++++ Exercise input

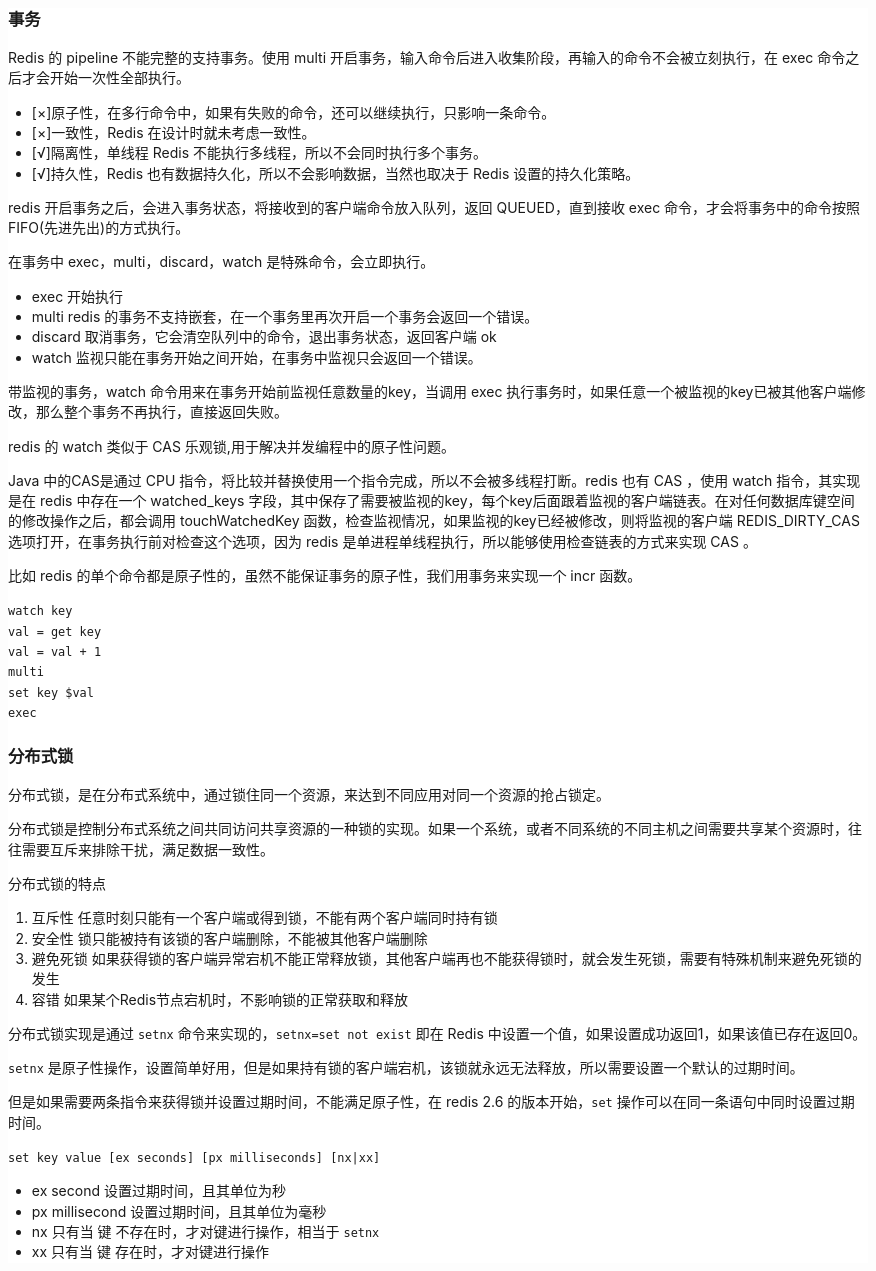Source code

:### 事务

Redis 的 pipeline 不能完整的支持事务。使用 multi 开启事务，输入命令后进入收集阶段，再输入的命令不会被立刻执行，在 exec 命令之后才会开始一次性全部执行。

- [×]原子性，在多行命令中，如果有失败的命令，还可以继续执行，只影响一条命令。
- [×]一致性，Redis 在设计时就未考虑一致性。
- [√]隔离性，单线程 Redis 不能执行多线程，所以不会同时执行多个事务。
- [√]持久性，Redis 也有数据持久化，所以不会影响数据，当然也取决于 Redis 设置的持久化策略。

redis 开启事务之后，会进入事务状态，将接收到的客户端命令放入队列，返回 QUEUED，直到接收 exec 命令，才会将事务中的命令按照FIFO(先进先出)的方式执行。

在事务中 exec，multi，discard，watch 是特殊命令，会立即执行。
- exec      开始执行
- multi     redis 的事务不支持嵌套，在一个事务里再次开启一个事务会返回一个错误。
- discard   取消事务，它会清空队列中的命令，退出事务状态，返回客户端 ok 
- watch     监视只能在事务开始之间开始，在事务中监视只会返回一个错误。

带监视的事务，watch 命令用来在事务开始前监视任意数量的key，当调用 exec 执行事务时，如果任意一个被监视的key已被其他客户端修改，那么整个事务不再执行，直接返回失败。

redis 的 watch 类似于 CAS 乐观锁,用于解决并发编程中的原子性问题。

Java 中的CAS是通过 CPU 指令，将比较并替换使用一个指令完成，所以不会被多线程打断。redis 也有 CAS ，使用 watch 指令，其实现是在 redis 中存在一个 watched_keys 字段，其中保存了需要被监视的key，每个key后面跟着监视的客户端链表。在对任何数据库键空间的修改操作之后，都会调用 touchWatchedKey 函数，检查监视情况，如果监视的key已经被修改，则将监视的客户端 REDIS_DIRTY_CAS 选项打开，在事务执行前对检查这个选项，因为 redis 是单进程单线程执行，所以能够使用检查链表的方式来实现 CAS 。

比如 redis 的单个命令都是原子性的，虽然不能保证事务的原子性，我们用事务来实现一个 incr 函数。

```
watch key
val = get key
val = val + 1
multi
set key $val
exec
```

### 分布式锁

分布式锁，是在分布式系统中，通过锁住同一个资源，来达到不同应用对同一个资源的抢占锁定。

分布式锁是控制分布式系统之间共同访问共享资源的一种锁的实现。如果一个系统，或者不同系统的不同主机之间需要共享某个资源时，往往需要互斥来排除干扰，满足数据一致性。

分布式锁的特点
1. 互斥性 任意时刻只能有一个客户端或得到锁，不能有两个客户端同时持有锁
2. 安全性 锁只能被持有该锁的客户端删除，不能被其他客户端删除
3. 避免死锁 如果获得锁的客户端异常宕机不能正常释放锁，其他客户端再也不能获得锁时，就会发生死锁，需要有特殊机制来避免死锁的发生
4. 容错 如果某个Redis节点宕机时，不影响锁的正常获取和释放

分布式锁实现是通过 `setnx` 命令来实现的，`setnx=set not exist` 即在 Redis 中设置一个值，如果设置成功返回1，如果该值已存在返回0。

`setnx` 是原子性操作，设置简单好用，但是如果持有锁的客户端宕机，该锁就永远无法释放，所以需要设置一个默认的过期时间。

但是如果需要两条指令来获得锁并设置过期时间，不能满足原子性，在 redis 2.6 的版本开始，`set` 操作可以在同一条语句中同时设置过期时间。

```
set key value [ex seconds] [px milliseconds] [nx|xx]
```

- ex second 设置过期时间，且其单位为秒
- px millisecond 设置过期时间，且其单位为毫秒
- nx 只有当 键 不存在时，才对键进行操作，相当于 `setnx`
- xx 只有当 键 存在时，才对键进行操作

++++++++

If pictures are present, they are dropped, and the entries above are written out word for word.

● Written response
Source code

:### 事务

Redis 的 pipeline 不能完整的支持事务。使用 multi 开启事务，输入命令后进入收集阶段，再输入的命令不会被立刻执行，在 exec 命令之后才会开始一次性全部执行。

- [×]原子性，在多行命令中，如果有失败的命令，还可以继续执行，只影响一条命令。
- [×]一致性，Redis 在设计时就未考虑一致性。
- [√]隔离性，单线程 Redis 不能执行多线程，所以不会同时执行多个事务。
- [√]持久性，Redis 也有数据持久化，所以不会影响数据，当然也取决于 Redis 设置的持久化策略。

redis 开启事务之后，会进入事务状态，将接收到的客户端命令放入队列，返回 QUEUED，直到接收 exec 命令，才会将事务中的命令按照FIFO(先进先出)的方式执行。

在事务中 exec，multi，discard，watch 是特殊命令，会立即执行。
- exec      开始执行
- multi     redis 的事务不支持嵌套，在一个事务里再次开启一个事务会返回一个错误。
- discard   取消事务，它会清空队列中的命令，退出事务状态，返回客户端 ok 
- watch     监视只能在事务开始之间开始，在事务中监视只会返回一个错误。

带监视的事务，watch 命令用来在事务开始前监视任意数量的key，当调用 exec 执行事务时，如果任意一个被监视的key已被其他客户端修改，那么整个事务不再执行，直接返回失败。

redis 的 watch 类似于 CAS 乐观锁,用于解决并发编程中的原子性问题。

Java 中的CAS是通过 CPU 指令，将比较并替换使用一个指令完成，所以不会被多线程打断。redis 也有 CAS ，使用 watch 指令，其实现是在 redis 中存在一个 watched_keys 字段，其中保存了需要被监视的key，每个key后面跟着监视的客户端链表。在对任何数据库键空间的修改操作之后，都会调用 touchWatchedKey 函数，检查监视情况，如果监视的key已经被修改，则将监视的客户端 REDIS_DIRTY_CAS 选项打开，在事务执行前对检查这个选项，因为 redis 是单进程单线程执行，所以能够使用检查链表的方式来实现 CAS 。

比如 redis 的单个命令都是原子性的，虽然不能保证事务的原子性，我们用事务来实现一个 incr 函数。

```
watch key
val = get key
val = val + 1
multi
set key $val
exec
```

### 分布式锁

分布式锁，是在分布式系统中，通过锁住同一个资源，来达到不同应用对同一个资源的抢占锁定。

分布式锁是控制分布式系统之间共同访问共享资源的一种锁的实现。如果一个系统，或者不同系统的不同主机之间需要共享某个资源时，往往需要互斥来排除干扰，满足数据一致性。

分布式锁的特点
1. 互斥性 任意时刻只能有一个客户端或得到锁，不能有两个客户端同时持有锁
2. 安全性 锁只能被持有该锁的客户端删除，不能被其他客户端删除
3. 避免死锁 如果获得锁的客户端异常宕机不能正常释放锁，其他客户端再也不能获得锁时，就会发生死锁，需要有特殊机制来避免死锁的发生
4. 容错 如果某个Redis节点宕机时，不影响锁的正常获取和释放

分布式锁实现是通过 `setnx` 命令来实现的，`setnx=set not exist` 即在 Redis 中设置一个值，如果设置成功返回1，如果该值已存在返回0。

`setnx` 是原子性操作，设置简单好用，但是如果持有锁的客户端宕机，该锁就永远无法释放，所以需要设置一个默认的过期时间。

但是如果需要两条指令来获得锁并设置过期时间，不能满足原子性，在 redis 2.6 的版本开始，`set` 操作可以在同一条语句中同时设置过期时间。

```
set key value [ex seconds] [px milliseconds] [nx|xx]
```

- ex second 设置过期时间，且其单位为秒
- px millisecond 设置过期时间，且其单位为毫秒
- nx 只有当 键 不存在时，才对键进行操作，相当于 `setnx`
- xx 只有当 键 存在时，才对键进行操作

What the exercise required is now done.